→ **TEXTO FORNECIDO**
______________________________
Resenha de Filme - Perfeita é a Mãe

Perfeita É A Mãe. Mamães Engraçadinhas.
Uma comediazinha meio xarope em nossas telonas. “Perfeita é a Mãe” (“Bad Moms”) é um daqueles filmes que não acrescenta nada a sua vida e é um entretenimento puro, com o único objetivo de fazer rir. E podemos dizer que a película não conseguiu esse objetivo, sendo apenas razoavelmente engraçadinha.
Vemos aqui a história de Amy (interpretada por Mila Kunis), uma mãe de família que tem muitas tarefas para cumprir e que não tem seu valor reconhecido pelo marido, filhos e patrão. Apesar de sempre atender a todos e não deixar faltar nada, todos a criticam. Até que um dia ela simplesmente perde a paciência e resolve deixar tudo de lado, sendo acompanhada por uma mãe displicente e muito tarada, Carla (interpretada por Kathryn Hahn) e uma mãe que é um verdadeiro cordeirinho para o marido e os filhos, Kiki (interpretada por Kristen Bell). O comportamento singular desse divertido trio vai deixar a presidente da associação das mães da escola, Gwendolyn (interpretada por Cristina Applegate), muito incomodada e ela vai fazer de tudo para prejudicar Amy e sua filha, que quer ser a titular do time de futebol da escola. Para acabar com as maldades de Gwendolyn, Amy vai se candidatar à presidência da associação de mães.
______________________________
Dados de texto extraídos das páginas
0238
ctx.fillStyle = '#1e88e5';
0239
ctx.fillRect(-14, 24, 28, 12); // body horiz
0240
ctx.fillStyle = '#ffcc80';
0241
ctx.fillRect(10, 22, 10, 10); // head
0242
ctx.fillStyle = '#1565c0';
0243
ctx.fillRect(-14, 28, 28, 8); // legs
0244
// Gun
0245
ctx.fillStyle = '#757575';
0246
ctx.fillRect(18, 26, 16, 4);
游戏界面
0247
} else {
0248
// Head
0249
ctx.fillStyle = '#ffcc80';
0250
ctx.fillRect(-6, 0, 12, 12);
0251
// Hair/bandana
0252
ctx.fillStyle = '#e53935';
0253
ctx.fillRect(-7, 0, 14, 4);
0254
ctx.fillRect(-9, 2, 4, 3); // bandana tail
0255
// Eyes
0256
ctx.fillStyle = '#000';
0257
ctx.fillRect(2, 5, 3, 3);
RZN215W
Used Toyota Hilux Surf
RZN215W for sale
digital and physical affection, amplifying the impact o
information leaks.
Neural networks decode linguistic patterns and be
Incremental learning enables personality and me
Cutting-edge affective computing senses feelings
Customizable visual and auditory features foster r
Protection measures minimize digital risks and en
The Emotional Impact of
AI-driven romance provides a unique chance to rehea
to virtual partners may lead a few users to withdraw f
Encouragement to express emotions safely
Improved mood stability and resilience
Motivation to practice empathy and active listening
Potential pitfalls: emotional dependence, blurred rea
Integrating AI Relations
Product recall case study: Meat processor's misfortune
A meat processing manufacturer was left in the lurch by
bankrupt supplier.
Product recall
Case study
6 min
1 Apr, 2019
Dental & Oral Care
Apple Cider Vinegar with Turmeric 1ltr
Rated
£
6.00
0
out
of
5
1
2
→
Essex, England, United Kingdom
______________________________
→ **TAREFA 1**
Reproduza o trecho da resenha do filme "Perfeita é a Mãe" situado entre "Perfeita É A Mãe." e "apenas razoavelmente engraçadinha.", inclusive.
→ **TAREFA 2**
Segundo a resenha do filme "Perfeita é a Mãe", qual atriz interpreta a personagem Carla?
→ **TAREFA 3**
Dê prosseguimento à resenha do filme "Perfeita é a Mãe" a partir do ponto em que ela se interrompe.

→ **ÁREA DE RESPOSTA 1**
Perfeita É A Mãe. Mamães Engraçadinhas.
Uma comediazinha meio xarope em nossas telonas. “Perfeita é a Mãe” (“Bad Moms”) é um daqueles filmes que não acrescenta nada a sua vida e é um entretenimento puro, com o único objetivo de fazer rir. E podemos dizer que a película não conseguiu esse objetivo, sendo apenas razoavelmente engraçadinha.

→ **ÁREA DE RESPOSTA 2**
Kathryn Hahn.

→ **ÁREA DE RESPOSTA 3**
Esse fio narrativo é apenas o pretexto para vermos as mamães em noitadas, bebedeiras, namoricos, idas ao cinema, esporros nos maridos opressores, ou seja, tudo aquilo que as “belas, recatadas e do lar” (já ouvi isso antes) não podiam fazer, sendo esses atos uma manifestação de liberdade das matronas. Talvez a personagem mais engraçada seja Carla, que, por todas as suas taras, encabeçava todas as piadas de apelo sexual, o que pode muito agredir a cultura puritana e anglo-saxã estadunidense, mas que aqui não passa de piadas de salão ou as antigas “Anedotas do Pasquim”. Sei lá, fica uma baita impressão de que, quando presenciamos essas piadas no filme, revemos aquelas antigas pornochanchadas brasileiras da década de 70. Ou seja, tal tipo de humor mais chulo e escrachado não é uma novidade para a nossa cultura e nem nos choca muito. A personagem Kiki, com uma tremenda cara de café-com-leite e muita lerdeza também despertou alguns risinhos. Mas foi muito pouco para um filme que pretende ser comédia. Pelo menos, ficou uma mensagem: a de que é impossível ser uma mãe totalmente perfeita e que todo mundo erra, como já é dito há muito tempo naquele samba ancestral. E o lance mais interessante ficou nas cenas pós-créditos: as mães das atrizes principais da película foram entrevistadas nas presenças das filhas, o que foi realmente o momento mais doce de todo o filme que, se não foi lá essas coisas, pelo menos nos brindou com essa gostosa sequência final.

Assim, “Perfeita é a Mãe” não é um super filme, sendo algo mais destinado ao entretenimento, mas com uma cara de comédia engraçadinha e só. O que salva a película é justamente a sequência pós-créditos, ou seja, do filme em si não se salva muita coisa. E não deixe de ver o trailer após as fotos.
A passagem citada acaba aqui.